Node arguments not parsed properly for torch.distributed.launch

Question

Node arguments not parsed properly for torch.distributed.launch

YianZhang opened this issue 2 years ago · comments

Describe the bug
I was using the command below but according to the log, gradient_accumulation_steps was set to 8, and the training was slower than expected. In the config, effective_bsz is set to 512.

To Reproduce
python -m torch.distributed.launch --nproc_per_node=8 --nnodes=1 --node_rank=0 train.py --config conf/dense.yaml --training_arguments.fp16 true --training_arguments.per_device_train_batch_size 64 --run_id train_dense_multiprocess --training_arguments.per_device_eval_batch_size 64

Expected behavior
gradient_accumulation_steps should equal 512/64/8 = 1.

Additional context
One possible reason might be that the arguments were not parsed correctly.
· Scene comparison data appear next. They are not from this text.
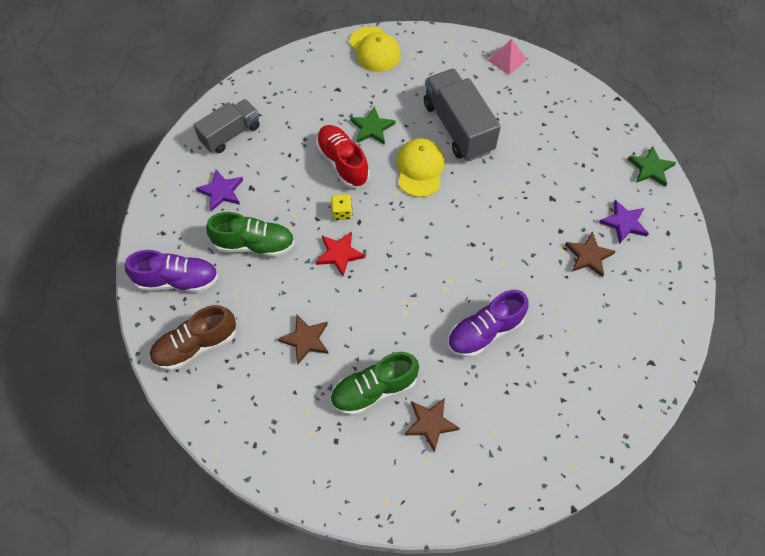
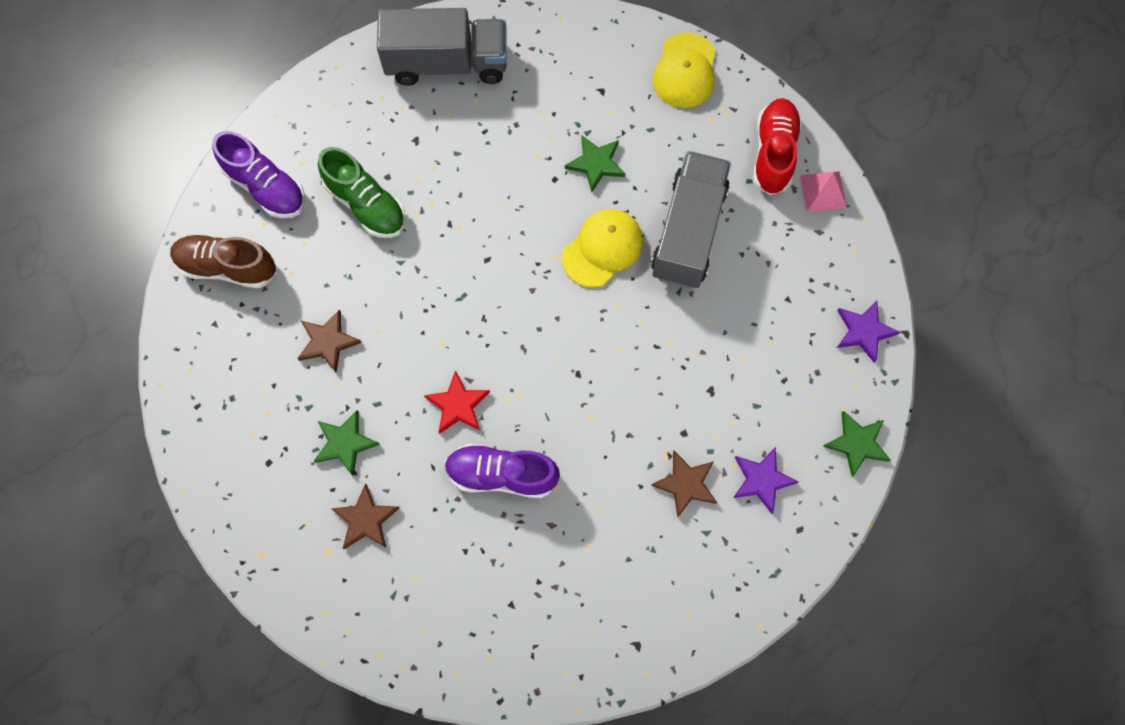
camera: 40 degrees right, 10 degrees up
(221, 191) = (384, 122): purple star -> purple star (864, 331)
(231, 134) = (447, 64): grey truck -> grey truck, size x1.53
(339, 254) = (437, 279): red star -> red star (458, 405)
(342, 212) = (479, 236): yellow dice -> none
(343, 163) = (529, 181): red shoe -> red shoe (773, 153)
(374, 390) = (345, 443): green shoe -> green star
I printed the value of quinfig.nproc_per_node and quinfig.nnodes in train.py. The values were incorrect. I hacked it by explicitly setting quinfig.nproc_per_node = 8 and quinfig.nnodes = 1 in train.py and it seemed to work. I am not sure this is the only cause of the bug or whether my hack completely solved the issue.

David Hall · Answer 1 · Wed Jun 01 2022 02:13:11 GMT+0800 (China Standard Time)

I think we need to formally deprecate torch.distributed.launch?